Goal of the exercise.
Gather, from the data below, each line in which the word "labels" occurs.
+ + + + + + +
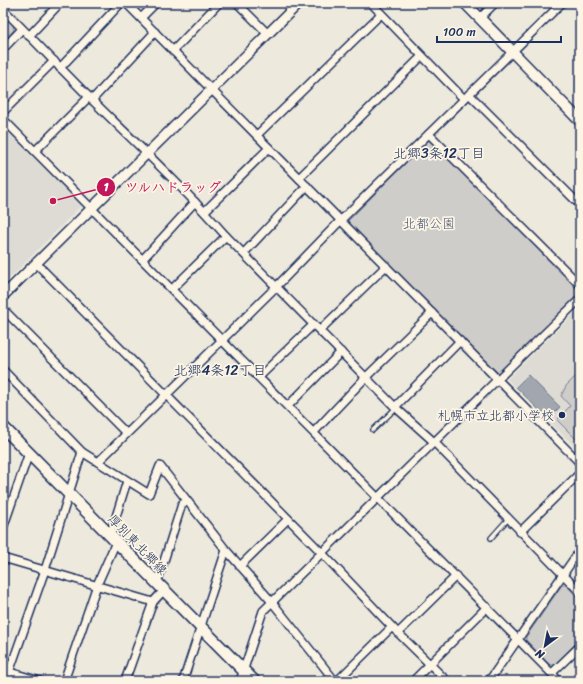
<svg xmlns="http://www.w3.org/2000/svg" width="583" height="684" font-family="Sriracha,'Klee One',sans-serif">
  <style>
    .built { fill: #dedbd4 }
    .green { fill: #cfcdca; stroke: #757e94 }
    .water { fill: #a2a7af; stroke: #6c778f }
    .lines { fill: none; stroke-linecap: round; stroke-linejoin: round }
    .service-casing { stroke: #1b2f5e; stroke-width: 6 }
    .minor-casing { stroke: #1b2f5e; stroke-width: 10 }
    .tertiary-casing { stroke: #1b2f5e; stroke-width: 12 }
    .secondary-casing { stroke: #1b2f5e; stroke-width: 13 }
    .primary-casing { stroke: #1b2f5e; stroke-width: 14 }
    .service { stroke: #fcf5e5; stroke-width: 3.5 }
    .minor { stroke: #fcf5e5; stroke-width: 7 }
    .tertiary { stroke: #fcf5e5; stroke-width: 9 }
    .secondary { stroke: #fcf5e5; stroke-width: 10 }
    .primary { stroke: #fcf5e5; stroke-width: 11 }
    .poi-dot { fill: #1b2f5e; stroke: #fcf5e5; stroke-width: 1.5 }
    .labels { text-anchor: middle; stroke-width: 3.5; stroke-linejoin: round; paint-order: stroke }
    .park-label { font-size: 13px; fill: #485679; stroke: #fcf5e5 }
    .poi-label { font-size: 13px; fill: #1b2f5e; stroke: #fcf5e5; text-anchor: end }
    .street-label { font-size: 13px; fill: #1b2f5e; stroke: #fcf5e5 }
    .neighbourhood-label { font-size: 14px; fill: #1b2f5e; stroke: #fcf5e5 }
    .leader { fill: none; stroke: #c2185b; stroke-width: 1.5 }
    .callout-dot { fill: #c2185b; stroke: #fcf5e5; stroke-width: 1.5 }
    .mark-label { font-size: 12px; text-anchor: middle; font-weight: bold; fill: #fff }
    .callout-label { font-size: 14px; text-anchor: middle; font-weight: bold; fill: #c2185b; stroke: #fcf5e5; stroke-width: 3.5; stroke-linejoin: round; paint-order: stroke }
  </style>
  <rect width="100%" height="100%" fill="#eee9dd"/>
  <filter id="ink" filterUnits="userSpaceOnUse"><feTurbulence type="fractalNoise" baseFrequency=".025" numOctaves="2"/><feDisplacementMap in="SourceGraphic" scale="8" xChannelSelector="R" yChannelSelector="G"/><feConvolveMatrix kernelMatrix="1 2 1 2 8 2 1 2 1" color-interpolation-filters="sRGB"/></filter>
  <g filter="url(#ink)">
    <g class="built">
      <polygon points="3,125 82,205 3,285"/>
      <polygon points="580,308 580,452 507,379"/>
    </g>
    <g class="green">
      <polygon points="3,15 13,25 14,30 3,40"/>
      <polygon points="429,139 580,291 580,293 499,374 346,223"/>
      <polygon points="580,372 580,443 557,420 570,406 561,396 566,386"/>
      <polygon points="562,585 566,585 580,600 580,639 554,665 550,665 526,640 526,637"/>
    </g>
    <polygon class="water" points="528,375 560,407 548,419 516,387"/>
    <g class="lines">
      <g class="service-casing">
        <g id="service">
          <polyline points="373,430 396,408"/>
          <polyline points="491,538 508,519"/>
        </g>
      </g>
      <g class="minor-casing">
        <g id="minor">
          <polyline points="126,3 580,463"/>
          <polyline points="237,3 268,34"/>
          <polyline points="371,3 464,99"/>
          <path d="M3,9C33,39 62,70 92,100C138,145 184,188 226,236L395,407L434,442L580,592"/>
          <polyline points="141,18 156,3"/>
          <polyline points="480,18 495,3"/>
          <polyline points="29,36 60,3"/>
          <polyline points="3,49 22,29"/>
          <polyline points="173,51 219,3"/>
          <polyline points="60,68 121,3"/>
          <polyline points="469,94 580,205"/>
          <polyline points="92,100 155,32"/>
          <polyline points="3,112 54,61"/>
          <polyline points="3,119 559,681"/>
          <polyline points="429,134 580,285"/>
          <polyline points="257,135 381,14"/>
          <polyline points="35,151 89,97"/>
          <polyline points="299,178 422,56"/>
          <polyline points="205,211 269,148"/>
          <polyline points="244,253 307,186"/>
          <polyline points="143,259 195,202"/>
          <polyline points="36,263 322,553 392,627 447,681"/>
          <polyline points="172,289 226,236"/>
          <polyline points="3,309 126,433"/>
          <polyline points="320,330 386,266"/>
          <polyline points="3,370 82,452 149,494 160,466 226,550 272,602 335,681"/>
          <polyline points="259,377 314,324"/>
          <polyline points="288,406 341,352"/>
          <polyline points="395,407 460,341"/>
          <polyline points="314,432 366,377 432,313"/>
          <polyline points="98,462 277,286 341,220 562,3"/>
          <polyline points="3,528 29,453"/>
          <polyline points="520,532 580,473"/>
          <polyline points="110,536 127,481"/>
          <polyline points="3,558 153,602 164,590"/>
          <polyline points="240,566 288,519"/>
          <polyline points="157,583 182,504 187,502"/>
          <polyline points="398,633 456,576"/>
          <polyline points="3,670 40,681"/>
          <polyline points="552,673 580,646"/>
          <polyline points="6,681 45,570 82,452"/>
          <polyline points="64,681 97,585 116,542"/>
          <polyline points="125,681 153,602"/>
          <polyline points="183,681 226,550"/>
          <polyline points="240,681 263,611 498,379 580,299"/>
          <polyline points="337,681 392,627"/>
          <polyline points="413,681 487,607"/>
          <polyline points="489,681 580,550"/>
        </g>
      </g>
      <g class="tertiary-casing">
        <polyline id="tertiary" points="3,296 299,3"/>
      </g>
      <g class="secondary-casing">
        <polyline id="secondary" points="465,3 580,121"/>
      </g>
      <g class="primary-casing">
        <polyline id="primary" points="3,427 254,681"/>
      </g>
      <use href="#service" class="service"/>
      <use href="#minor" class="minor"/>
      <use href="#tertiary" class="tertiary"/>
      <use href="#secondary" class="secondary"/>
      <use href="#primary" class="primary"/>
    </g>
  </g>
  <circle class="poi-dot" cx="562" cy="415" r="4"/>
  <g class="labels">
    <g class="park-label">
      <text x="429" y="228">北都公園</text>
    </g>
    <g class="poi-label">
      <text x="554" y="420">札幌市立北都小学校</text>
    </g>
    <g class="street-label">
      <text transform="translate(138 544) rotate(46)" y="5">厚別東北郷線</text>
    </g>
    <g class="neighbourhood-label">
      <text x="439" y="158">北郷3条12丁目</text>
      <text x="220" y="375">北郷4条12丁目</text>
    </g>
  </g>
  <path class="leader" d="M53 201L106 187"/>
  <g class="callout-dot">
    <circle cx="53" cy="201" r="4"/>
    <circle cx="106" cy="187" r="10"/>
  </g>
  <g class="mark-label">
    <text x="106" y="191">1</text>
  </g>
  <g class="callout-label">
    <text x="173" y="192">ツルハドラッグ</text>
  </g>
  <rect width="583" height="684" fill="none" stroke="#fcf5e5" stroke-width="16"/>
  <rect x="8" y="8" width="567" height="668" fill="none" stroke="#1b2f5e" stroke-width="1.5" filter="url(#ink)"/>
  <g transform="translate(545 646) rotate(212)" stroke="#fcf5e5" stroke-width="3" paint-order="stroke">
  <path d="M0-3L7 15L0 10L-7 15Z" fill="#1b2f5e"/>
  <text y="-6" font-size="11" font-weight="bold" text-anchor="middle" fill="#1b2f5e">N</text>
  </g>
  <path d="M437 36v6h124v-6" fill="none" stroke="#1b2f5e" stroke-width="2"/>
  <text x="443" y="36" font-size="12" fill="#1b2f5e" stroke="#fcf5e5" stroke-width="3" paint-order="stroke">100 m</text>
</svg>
+ + + + + + +
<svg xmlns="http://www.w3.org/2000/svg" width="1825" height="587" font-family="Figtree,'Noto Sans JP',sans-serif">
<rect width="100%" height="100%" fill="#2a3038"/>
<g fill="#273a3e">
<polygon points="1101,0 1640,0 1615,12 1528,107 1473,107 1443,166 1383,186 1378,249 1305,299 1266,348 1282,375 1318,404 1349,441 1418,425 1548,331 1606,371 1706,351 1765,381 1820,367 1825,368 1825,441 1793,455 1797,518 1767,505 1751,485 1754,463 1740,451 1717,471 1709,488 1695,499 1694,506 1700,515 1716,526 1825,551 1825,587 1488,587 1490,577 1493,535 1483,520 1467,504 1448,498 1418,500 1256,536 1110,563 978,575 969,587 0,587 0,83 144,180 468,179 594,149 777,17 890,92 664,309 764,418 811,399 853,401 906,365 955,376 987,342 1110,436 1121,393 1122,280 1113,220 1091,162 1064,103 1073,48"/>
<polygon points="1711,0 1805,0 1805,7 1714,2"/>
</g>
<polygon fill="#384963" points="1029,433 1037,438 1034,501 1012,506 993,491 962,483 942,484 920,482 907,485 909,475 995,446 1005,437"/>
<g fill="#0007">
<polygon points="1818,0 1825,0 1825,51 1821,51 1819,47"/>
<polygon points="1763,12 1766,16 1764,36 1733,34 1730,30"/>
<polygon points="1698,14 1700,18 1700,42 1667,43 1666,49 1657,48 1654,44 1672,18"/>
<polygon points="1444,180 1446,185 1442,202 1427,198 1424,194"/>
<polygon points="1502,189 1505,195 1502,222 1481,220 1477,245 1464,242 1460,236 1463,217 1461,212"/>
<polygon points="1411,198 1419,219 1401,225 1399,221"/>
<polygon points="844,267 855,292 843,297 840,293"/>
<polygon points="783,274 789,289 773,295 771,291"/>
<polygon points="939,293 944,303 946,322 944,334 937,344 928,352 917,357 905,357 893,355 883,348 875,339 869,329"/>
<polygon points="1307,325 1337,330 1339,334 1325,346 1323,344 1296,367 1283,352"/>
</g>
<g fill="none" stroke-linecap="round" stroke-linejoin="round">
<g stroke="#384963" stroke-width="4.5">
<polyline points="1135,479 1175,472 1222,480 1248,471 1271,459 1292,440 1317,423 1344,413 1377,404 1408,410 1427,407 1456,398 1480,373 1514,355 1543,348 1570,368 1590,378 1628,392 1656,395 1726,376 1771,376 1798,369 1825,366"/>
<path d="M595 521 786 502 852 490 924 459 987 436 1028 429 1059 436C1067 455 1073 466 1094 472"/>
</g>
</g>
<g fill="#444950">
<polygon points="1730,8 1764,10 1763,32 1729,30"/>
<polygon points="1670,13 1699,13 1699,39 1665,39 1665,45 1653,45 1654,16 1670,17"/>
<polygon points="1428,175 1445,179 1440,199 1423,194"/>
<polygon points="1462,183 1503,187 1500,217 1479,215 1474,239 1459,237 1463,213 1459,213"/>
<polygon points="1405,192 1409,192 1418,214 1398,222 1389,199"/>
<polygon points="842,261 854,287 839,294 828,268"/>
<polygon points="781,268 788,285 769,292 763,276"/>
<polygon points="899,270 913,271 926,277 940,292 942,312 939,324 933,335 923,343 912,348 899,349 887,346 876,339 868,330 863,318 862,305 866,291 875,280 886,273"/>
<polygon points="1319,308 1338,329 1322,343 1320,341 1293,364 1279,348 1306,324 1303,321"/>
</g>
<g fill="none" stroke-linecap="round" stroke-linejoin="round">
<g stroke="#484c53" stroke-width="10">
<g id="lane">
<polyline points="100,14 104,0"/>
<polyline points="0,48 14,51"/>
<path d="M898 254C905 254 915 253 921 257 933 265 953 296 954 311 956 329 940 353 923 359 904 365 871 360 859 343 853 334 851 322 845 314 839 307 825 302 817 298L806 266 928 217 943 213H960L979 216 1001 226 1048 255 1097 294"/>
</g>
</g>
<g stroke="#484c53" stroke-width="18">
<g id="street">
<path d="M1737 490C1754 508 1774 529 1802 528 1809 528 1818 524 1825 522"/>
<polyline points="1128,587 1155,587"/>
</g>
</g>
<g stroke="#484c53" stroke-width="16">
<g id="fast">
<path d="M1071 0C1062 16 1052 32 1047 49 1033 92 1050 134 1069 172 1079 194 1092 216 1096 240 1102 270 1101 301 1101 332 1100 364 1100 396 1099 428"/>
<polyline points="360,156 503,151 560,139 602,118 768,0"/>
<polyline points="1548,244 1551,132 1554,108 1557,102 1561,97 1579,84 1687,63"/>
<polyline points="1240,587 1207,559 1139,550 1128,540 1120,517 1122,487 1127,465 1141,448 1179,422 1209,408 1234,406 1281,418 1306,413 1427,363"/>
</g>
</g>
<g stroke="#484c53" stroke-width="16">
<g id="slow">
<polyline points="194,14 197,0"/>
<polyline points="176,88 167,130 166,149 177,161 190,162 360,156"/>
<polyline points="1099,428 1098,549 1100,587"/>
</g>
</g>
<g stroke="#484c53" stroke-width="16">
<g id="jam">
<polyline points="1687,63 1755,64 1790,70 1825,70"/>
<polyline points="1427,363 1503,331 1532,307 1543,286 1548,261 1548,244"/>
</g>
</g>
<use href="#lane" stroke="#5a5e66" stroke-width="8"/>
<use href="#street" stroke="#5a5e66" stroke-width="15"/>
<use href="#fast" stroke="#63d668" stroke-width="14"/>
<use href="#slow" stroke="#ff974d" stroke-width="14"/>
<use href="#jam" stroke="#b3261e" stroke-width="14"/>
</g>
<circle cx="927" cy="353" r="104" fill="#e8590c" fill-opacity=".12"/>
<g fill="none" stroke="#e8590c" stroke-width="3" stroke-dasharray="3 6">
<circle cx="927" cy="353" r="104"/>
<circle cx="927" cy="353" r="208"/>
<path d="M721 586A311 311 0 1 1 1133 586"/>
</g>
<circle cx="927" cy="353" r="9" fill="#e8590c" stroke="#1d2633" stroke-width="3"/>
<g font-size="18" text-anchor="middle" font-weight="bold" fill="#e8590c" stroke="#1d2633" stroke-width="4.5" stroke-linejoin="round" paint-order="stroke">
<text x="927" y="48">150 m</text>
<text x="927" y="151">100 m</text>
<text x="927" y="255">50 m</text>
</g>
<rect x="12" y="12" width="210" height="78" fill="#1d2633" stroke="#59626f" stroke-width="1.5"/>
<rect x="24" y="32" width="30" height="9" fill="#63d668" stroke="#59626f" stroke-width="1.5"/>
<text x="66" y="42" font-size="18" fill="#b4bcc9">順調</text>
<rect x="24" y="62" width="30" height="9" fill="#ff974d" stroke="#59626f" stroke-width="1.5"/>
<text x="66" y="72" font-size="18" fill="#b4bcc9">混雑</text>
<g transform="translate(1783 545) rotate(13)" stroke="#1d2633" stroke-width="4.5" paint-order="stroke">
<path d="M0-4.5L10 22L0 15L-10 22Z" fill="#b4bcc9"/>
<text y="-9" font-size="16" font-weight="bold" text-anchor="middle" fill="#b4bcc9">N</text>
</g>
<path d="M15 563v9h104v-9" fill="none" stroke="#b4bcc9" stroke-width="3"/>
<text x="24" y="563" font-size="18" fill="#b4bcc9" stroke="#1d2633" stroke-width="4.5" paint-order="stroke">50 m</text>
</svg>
+ + + + + + +
Completed task.
    .labels { text-anchor: middle; stroke-width: 3.5; stroke-linejoin: round; paint-order: stroke }
  <g class="labels">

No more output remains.